Problems to work on:
A. Answer these from the text on US-Iran tensions, one answer per line, marked the same way:
(i) Which American warship hit a mine in 1988?
(ii) How many passengers died when the Iranian Airways Airbus was shot down?
(iii) Who was deemed the "Emperor of Iranian War"?
B. Turn the paragraph in the text on US-Iran tensions that begins "The operation included preemptive strikes" into a short list, keeping its main facts.
C. Pull out the passage of the text on US-Iran tensions starting at "The Iranians did" and ending at "were totally destroyed.".

In 1985, Iran started the so-called tankers war, as it sunk and attacked Gulf, especially Kuwaiti, petroleum tankers. That was the start of a real global economic crisis, but the international community did not allow Iran to continue. Kuwaiti vessels resorted to hoisting the flags of Western countries to force Iran to stop sinking oil tankers.

The Iranians did not stop but resorted to planting mines on the routes of oil tankers and military vessels, until in 1988 the American warship Bradley was struck by a mine causing it to go out of service. The Americans then launched a massive military operation.

The operation included preemptive strikes to neutralize Iranian capabilities in the Gulf and cause their oil platforms to cease functioning, which apart from being used for exporting oil were used as bases for spreading mines and dispatching military boats. Several Iranian oil platforms were totally destroyed.

All of these events caused Iranian-American relations to worsen, until they reached the peak of the crisis when the US frigate Vincent shot down an Iranian Airways Airbus plane killing 290 passengers.

At that time, the Americans refused to bear legal responsibility for the incident and considered it to be an accident due to the aircraft entering military airspace over the Gulf.

The confrontation did not stop and the Iranians remained under American pressure, until in 1996, Iran via its terrorist arm Al-Hijaz Hezbollah blew up Al-Khobar towers. This was an attempt to dismantle the Saudi-American alliance, but Saudi Arabia, through its security apparatus, was able to capture all of those who were responsible for the blast and put them on trial.

US-Iranian relations continued to worsen even in the new millennium to the extent that US president George W. Bush described Tehran as one of the “Axis of Evil” countries. He threatened Iran if it continued with its nuclear program.

In 2008, Obama became president of the US and allowed Iran to expand and occupy Iraq, Syria and Lebanon. It would also have occupied Bahrain and Yemen, were it not for the firm stand taken by Saudi Arabia.

Today the US and Iran are on the brink of a direct war after America eliminated Tehran’s strong man Qasem Soleimani, who was deemed the “Emperor of Iranian War” in four Arab capitals.

The US wants to tell the world that it will not forsake the Middle East, but it has given up the conventional war that George W. Bush waged against Iraq.

The Trump Administration established an operation which could be called Removing the Hawk’s Eyes, which means keeping the hawk alive but without its eyes, hence causing it to lose importance as it cannot fly. It has turned into a very sad bird or a paper tiger.


Muhammad Al-Saaed is a Saudi writer.

Excerpted data:

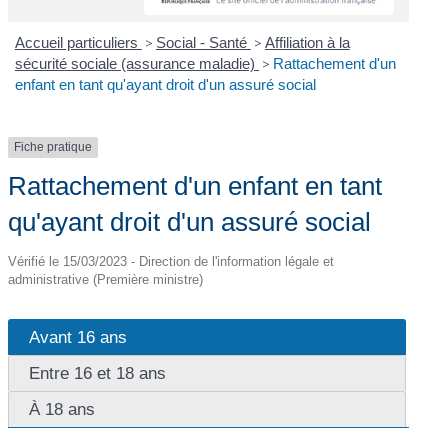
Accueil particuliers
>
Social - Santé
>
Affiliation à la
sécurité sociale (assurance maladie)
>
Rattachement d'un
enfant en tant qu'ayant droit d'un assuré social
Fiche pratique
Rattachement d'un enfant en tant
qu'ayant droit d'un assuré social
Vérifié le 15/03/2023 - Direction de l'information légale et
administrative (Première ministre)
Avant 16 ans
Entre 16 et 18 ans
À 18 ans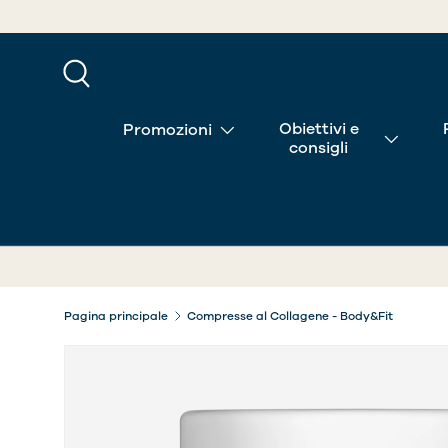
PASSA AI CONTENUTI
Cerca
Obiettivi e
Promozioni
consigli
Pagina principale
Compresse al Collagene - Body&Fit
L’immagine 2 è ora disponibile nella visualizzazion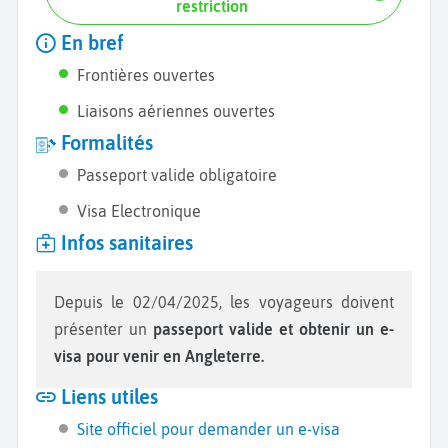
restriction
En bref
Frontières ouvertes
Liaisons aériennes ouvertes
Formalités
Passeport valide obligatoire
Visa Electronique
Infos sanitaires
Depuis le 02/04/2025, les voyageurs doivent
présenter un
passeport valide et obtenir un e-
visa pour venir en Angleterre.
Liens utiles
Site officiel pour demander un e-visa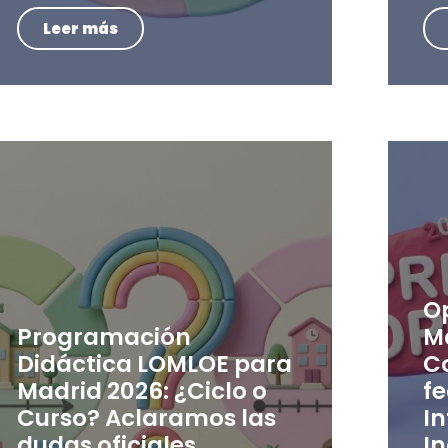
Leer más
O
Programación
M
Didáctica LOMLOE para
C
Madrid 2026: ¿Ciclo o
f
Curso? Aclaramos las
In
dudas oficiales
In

--

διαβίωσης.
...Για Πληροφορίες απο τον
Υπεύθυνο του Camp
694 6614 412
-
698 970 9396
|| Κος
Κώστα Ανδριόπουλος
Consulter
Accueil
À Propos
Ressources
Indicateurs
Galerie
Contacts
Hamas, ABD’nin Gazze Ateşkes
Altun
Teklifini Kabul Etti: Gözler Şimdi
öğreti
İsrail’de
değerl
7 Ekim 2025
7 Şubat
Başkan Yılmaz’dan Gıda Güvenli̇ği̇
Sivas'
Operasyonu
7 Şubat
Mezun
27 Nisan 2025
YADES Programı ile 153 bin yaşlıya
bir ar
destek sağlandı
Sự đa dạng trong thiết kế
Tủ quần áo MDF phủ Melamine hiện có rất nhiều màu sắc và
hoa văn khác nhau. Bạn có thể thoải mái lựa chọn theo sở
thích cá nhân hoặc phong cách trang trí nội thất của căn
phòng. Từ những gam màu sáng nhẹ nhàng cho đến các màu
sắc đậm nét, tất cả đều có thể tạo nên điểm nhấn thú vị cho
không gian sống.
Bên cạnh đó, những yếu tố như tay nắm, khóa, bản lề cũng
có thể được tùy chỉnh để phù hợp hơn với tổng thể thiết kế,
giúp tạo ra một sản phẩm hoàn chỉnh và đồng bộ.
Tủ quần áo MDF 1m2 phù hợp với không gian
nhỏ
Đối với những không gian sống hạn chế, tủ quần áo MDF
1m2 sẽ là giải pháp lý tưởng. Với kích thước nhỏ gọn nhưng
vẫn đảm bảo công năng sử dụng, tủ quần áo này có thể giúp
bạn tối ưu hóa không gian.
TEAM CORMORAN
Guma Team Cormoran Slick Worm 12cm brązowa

Set of answers:
A.
(i) Bradley
(ii) 290
(iii) Qasem Soleimani

B.
- The operation used preemptive strikes to neutralize Iranian capabilities in the Gulf.
- It aimed to stop Iranian oil platforms from functioning.
- Besides exporting oil, the platforms served as bases for spreading mines and sending out military boats.
- Several Iranian oil platforms were totally destroyed.

C.
The Iranians did not stop but resorted to planting mines on the routes of oil tankers and military vessels, until in 1988 the American warship Bradley was struck by a mine causing it to go out of service. The Americans then launched a massive military operation.

The operation included preemptive strikes to neutralize Iranian capabilities in the Gulf and cause their oil platforms to cease functioning, which apart from being used for exporting oil were used as bases for spreading mines and dispatching military boats. Several Iranian oil platforms were totally destroyed.